**Exercise goal**
Each line below from the line with "4. Запчасти УРАЛ" to the line with "CYP3A底物：激素避孕药可能是无效由于减低暴露。" must be copied exactly, including those two, and no picture may appear in the copy.

• • • • • • •

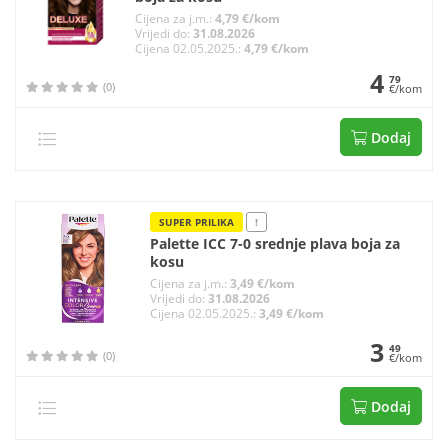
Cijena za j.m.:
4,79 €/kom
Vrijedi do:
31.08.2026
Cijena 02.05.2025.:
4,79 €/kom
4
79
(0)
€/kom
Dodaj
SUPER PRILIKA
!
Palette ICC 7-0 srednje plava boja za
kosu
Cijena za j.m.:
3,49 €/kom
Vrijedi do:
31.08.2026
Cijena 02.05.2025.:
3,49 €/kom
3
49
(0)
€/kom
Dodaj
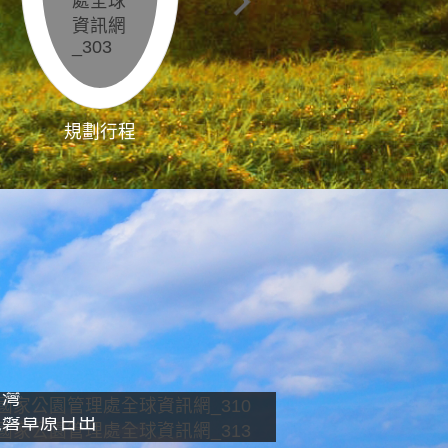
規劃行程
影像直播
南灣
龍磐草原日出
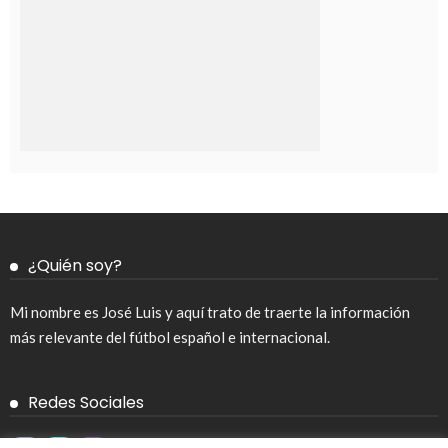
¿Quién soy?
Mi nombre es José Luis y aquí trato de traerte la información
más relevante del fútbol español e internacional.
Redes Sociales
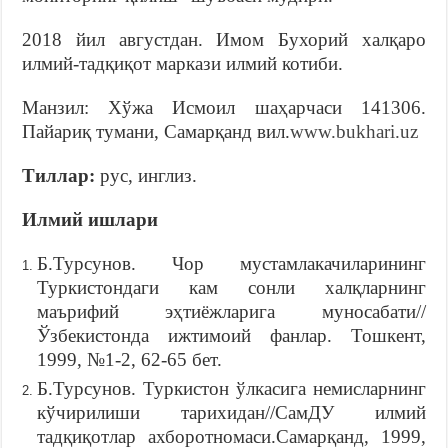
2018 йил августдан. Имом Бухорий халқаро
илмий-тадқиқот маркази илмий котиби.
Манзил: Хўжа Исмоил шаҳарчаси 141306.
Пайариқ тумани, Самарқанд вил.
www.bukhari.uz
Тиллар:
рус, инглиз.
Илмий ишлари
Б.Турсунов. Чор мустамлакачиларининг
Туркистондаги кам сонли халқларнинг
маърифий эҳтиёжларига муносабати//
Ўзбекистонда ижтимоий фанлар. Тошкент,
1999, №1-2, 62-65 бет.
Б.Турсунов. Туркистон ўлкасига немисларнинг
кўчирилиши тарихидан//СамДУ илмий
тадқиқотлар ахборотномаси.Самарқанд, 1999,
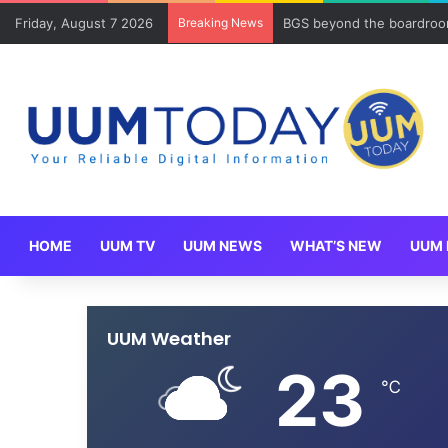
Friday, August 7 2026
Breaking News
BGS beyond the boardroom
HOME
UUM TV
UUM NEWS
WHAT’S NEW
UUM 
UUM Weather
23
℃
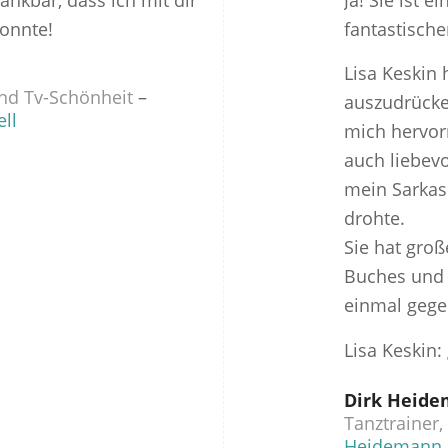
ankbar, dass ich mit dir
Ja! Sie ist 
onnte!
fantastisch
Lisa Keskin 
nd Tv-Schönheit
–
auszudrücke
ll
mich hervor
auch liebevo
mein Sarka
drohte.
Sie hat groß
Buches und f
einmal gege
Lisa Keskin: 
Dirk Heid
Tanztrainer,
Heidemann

• • • • • • •

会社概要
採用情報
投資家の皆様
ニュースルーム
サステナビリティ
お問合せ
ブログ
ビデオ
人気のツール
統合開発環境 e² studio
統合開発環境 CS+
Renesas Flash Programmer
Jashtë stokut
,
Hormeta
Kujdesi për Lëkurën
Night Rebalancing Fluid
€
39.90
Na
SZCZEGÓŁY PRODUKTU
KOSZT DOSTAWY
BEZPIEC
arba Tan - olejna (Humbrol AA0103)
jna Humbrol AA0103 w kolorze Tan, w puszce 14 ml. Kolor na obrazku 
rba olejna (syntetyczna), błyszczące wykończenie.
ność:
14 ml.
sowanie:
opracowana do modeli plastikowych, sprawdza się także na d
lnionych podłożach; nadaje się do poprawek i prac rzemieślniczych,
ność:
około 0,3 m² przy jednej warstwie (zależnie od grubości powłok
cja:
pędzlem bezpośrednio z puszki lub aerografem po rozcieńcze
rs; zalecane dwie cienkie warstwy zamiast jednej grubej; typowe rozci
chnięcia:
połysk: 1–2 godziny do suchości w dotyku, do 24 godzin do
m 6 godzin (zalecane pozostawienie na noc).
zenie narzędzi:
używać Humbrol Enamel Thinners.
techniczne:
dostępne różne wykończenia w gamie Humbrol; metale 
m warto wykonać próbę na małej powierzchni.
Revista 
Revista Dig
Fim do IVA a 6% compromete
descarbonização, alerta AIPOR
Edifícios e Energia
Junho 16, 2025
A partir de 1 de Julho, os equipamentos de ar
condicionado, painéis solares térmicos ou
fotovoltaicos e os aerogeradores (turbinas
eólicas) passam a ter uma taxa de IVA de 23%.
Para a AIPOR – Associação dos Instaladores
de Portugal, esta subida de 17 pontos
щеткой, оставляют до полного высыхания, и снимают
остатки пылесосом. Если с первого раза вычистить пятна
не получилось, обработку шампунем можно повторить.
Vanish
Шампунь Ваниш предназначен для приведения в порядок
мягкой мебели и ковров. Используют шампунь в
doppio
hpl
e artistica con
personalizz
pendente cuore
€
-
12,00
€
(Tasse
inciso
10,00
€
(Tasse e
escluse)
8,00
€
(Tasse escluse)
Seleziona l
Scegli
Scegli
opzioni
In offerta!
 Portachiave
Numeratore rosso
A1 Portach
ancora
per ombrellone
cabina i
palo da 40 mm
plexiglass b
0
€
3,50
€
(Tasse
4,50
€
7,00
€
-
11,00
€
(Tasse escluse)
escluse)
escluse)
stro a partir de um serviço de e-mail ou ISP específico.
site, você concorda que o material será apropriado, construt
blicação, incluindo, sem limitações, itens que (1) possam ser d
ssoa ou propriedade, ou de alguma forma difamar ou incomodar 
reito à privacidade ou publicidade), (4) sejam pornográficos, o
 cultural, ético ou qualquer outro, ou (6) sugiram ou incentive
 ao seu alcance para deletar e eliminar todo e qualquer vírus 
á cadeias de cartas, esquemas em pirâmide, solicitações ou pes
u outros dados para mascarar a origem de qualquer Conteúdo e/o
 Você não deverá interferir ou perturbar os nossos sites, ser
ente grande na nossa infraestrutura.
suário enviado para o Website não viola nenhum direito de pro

• • • • • • •

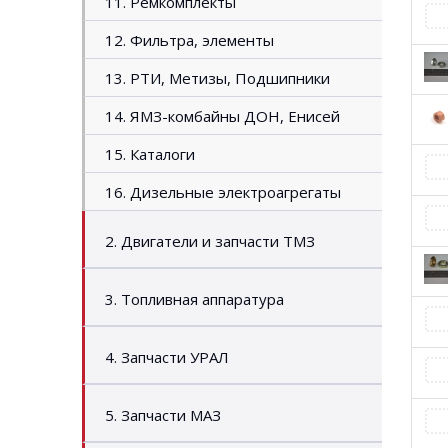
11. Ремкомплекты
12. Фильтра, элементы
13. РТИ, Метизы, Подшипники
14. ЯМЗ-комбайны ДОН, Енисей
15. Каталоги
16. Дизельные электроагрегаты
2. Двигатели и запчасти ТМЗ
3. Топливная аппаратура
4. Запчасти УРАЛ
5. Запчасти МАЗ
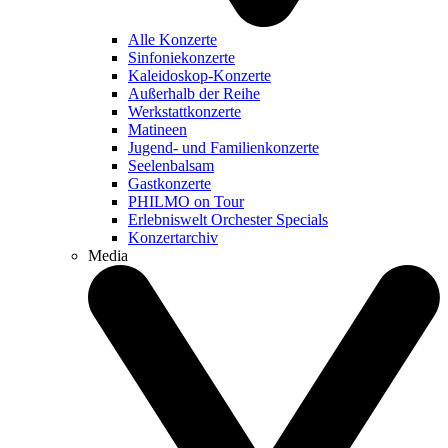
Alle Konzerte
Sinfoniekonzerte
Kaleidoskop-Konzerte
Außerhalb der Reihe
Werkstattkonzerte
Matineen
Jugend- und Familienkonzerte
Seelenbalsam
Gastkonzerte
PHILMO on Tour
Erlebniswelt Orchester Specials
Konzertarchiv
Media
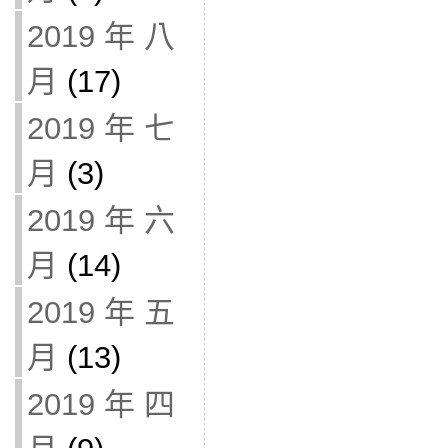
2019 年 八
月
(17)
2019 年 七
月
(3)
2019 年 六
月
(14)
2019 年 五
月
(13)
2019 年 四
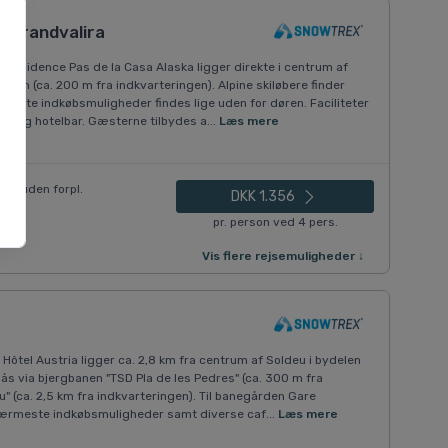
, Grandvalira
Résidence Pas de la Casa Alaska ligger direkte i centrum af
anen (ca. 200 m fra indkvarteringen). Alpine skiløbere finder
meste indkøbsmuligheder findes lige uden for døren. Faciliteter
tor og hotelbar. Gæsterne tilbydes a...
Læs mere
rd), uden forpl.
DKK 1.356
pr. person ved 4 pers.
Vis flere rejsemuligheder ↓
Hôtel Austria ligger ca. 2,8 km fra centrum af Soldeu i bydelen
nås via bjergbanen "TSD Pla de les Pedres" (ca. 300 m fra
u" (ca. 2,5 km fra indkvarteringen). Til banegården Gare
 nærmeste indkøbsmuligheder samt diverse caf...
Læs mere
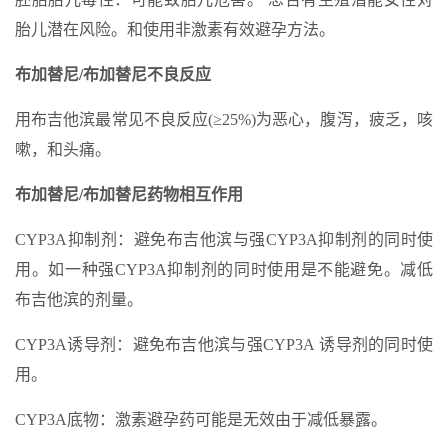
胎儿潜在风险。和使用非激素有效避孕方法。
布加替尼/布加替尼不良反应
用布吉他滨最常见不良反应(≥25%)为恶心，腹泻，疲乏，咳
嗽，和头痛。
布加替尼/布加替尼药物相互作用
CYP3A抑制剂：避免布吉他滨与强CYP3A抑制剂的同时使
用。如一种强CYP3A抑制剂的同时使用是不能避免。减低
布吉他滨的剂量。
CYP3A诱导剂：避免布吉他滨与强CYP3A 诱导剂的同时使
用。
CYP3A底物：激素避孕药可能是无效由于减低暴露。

• • • • • • •

**Task solution**
4. Запчасти УРАЛ
5. Запчасти МАЗ
Alle Konzerte
Sinfoniekonzerte
Kaleidoskop-Konzerte
Außerhalb der Reihe
Werkstattkonzerte
Matineen
Jugend- und Familienkonzerte
Seelenbalsam
Gastkonzerte
PHILMO on Tour
Erlebniswelt Orchester Specials
Konzertarchiv
Media
2019 年 八
月
(17)
2019 年 七
月
(3)
2019 年 六
月
(14)
2019 年 五
月
(13)
2019 年 四
, Grandvalira
Résidence Pas de la Casa Alaska ligger direkte i centrum af
anen (ca. 200 m fra indkvarteringen). Alpine skiløbere finder
meste indkøbsmuligheder findes lige uden for døren. Faciliteter
tor og hotelbar. Gæsterne tilbydes a...
Læs mere
rd), uden forpl.
DKK 1.356
pr. person ved 4 pers.
Vis flere rejsemuligheder ↓
Hôtel Austria ligger ca. 2,8 km fra centrum af Soldeu i bydelen
nås via bjergbanen "TSD Pla de les Pedres" (ca. 300 m fra
u" (ca. 2,5 km fra indkvarteringen). Til banegården Gare
 nærmeste indkøbsmuligheder samt diverse caf...
Læs mere
胎儿潜在风险。和使用非激素有效避孕方法。
布加替尼/布加替尼不良反应
用布吉他滨最常见不良反应(≥25%)为恶心，腹泻，疲乏，咳
嗽，和头痛。
布加替尼/布加替尼药物相互作用
CYP3A抑制剂：避免布吉他滨与强CYP3A抑制剂的同时使
用。如一种强CYP3A抑制剂的同时使用是不能避免。减低
布吉他滨的剂量。
CYP3A诱导剂：避免布吉他滨与强CYP3A 诱导剂的同时使
用。
CYP3A底物：激素避孕药可能是无效由于减低暴露。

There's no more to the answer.